University of Richmond alum went from studying global systems to creating worlds on canvas
Alumni
Lindsay Adams walked away from her role as a management consultant to nurture the creative she’s always been.
Lindsay Adams double majored in international studies and Latin American, Latino & Iberian studies at UR, and after graduating in 2012, she landed a job in management consulting and marketing. Her career trajectory appeared clearly laid out and her next steps were easy to find. However, another path hid in the recesses of her mind, one that felt murkier and uncertain but no less of a possibility.
Five years ago, Adams made that alternate life a reality, trading in her daily commute and office for days spent wondering, studying, and painting in her artist’s studio.
Balancing act
At Richmond, Adams initially tried to pursue both — majoring in international studies and studio art. Eventually, the demands of the two time-intensive programs, plus her work as a resident assistant and president of the Black Student Alliance, became too much to manage. Adams felt she had to make a choice.
“It was really a course load decision,” she said. “I looked at my schedule and saw there needed to be a readjustment for my sanity.”
She added a major in Latin American and Iberian studies and shifted to a minor in art. She landed a job after graduation as a consultant with Booz Allen Hamilton, then at Accenture, a career she pursued for a decade. But she never stopped painting.
“There were moments when I had to rebalance my time, when I had to put my effort into being on the promotion track or when work was in a busy season,” Adams said. “But even when I was taking a break from painting, I was still going to museums. I was still engaging in art in some way. It was just happening parallel to my professional career.”
Circumstantial pivot
Everything started to change for Adams in the early 2020s during the pandemic. “There were all of these things happening, but we had time to stop and listen, to reflect on our own lives and to listen to each other,” she said.

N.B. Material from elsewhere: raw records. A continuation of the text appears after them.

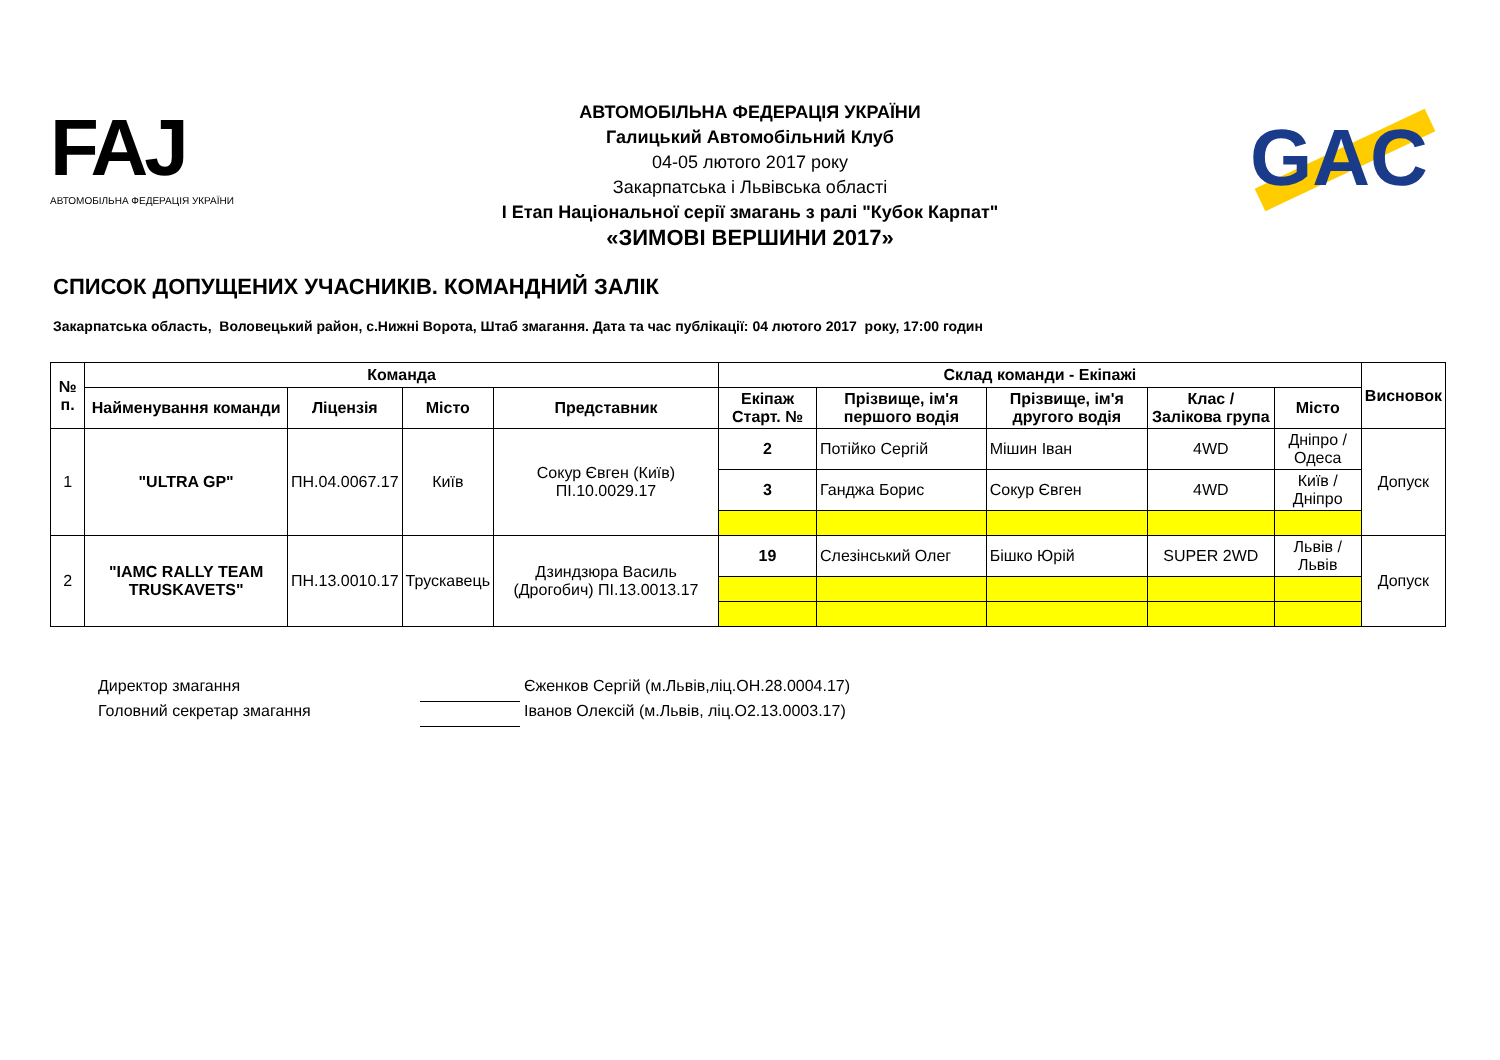FAJ
АВТОМОБІЛЬНА ФЕДЕРАЦІЯ УКРАЇНИ
АВТОМОБІЛЬНА ФЕДЕРАЦІЯ УКРАЇНИ
Галицький Автомобільний Клуб
04-05 лютого 2017 року
Закарпатська і Львівська області
І Етап Національної серії змагань з ралі "Кубок Карпат"
«ЗИМОВІ ВЕРШИНИ 2017»
GAC
СПИСОК ДОПУЩЕНИХ УЧАСНИКІВ. КОМАНДНИЙ ЗАЛІК
Закарпатська область, Воловецький район, с.Нижні Ворота, Штаб змагання. Дата та час публікації: 04 лютого 2017 року, 17:00 годин
| № п. | Команда | | | | Склад команди - Екіпажі | | | | | Висновок |
| --- | --- | --- | --- | --- | --- | --- | --- | --- | --- | --- |
| | Найменування команди | Ліцензія | Місто | Представник | Екіпаж Старт. № | Прізвище, ім'я першого водія | Прізвище, ім'я другого водія | Клас / Залікова група | Місто | |
| 1 | "ULTRA GP" | ПН.04.0067.17 | Київ | Сокур Євген (Київ) ПІ.10.0029.17 | 2 | Потійко Сергій | Мішин Іван | 4WD | Дніпро / Одеса | Допуск |
| | | | | | 3 | Ганджа Борис | Сокур Євген | 4WD | Київ / Дніпро | |
| 2 | "IAMC RALLY TEAM TRUSKAVETS" | ПН.13.0010.17 | Трускавець | Дзиндзюра Василь (Дрогобич) ПІ.13.0013.17 | 19 | Слезінський Олег | Бішко Юрій | SUPER 2WD | Львів / Львів | Допуск |
Директор змагання Єженков Сергій (м.Львів,ліц.ОН.28.0004.17)
Головний секретар змагання Іванов Олексій (м.Львів, ліц.О2.13.0003.17)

At the same time, her artwork was beginning to gain attention, and in 2021, Adams applied for Master of Fine Arts programs in painting. She enrolled at the School of the Art Institute of Chicago the following year.
Graduate school was a period of rapid growth. Adams said she had the time and space to focus solely on her work, to study art history, to experiment with new techniques and materials, and to explore conceptual ideas. “I’m a painter in the truest form,” she said. “I started looking at my own visual vernacular, but I’m also thinking about the story behind it. What are the concepts of memory, place, and imagination?”
Adams graduated in May 2025 and her first institutional solo show, “Ceremony,” opened in October at the Irene and Richard Frary Gallery at Johns Hopkins University. She was also commissioned to create a public installation entitled, Weary Blues, inspired by the Langston Hughes poem, for the Obama Presidential Center opening later this year.
Adams is now represented by Sean Kelly Gallery in New York and PATRON Gallery in Chicago. She is also an artist-in-residence at the World Trade Center through Silver Art Projects.
Deeper conversation
Adams’ life looks dramatically different than it did a few years ago. She spends hours in her studio, sometimes painting, often thinking and studying.
“I’m a liberal arts girly,” she said. “I’m always reading, always looking for the interconnectedness of things. There’s also a lot of pushing and pulling, both with the paint and wondering if I’ve successfully translated what I’m trying to say.”
Her materials and methods have evolved over time and her paintings continue to explore complex ideas and intersecting themes from her own life — a Black woman with cerebral palsy. “All of my work is not about race, or Blackness or womanhood, but it’s also about all of that,” she said. “It shows my unique interpretations, how I look at the world through this lens. It’s not evidently political; it’s a slow read and there’s a conversation behind it."
Adams believes artists and creatives offer a different interpretation of what the world could be.
“My work is not going to be the one thing that changes the world, at least not independently. This is my way of trying.”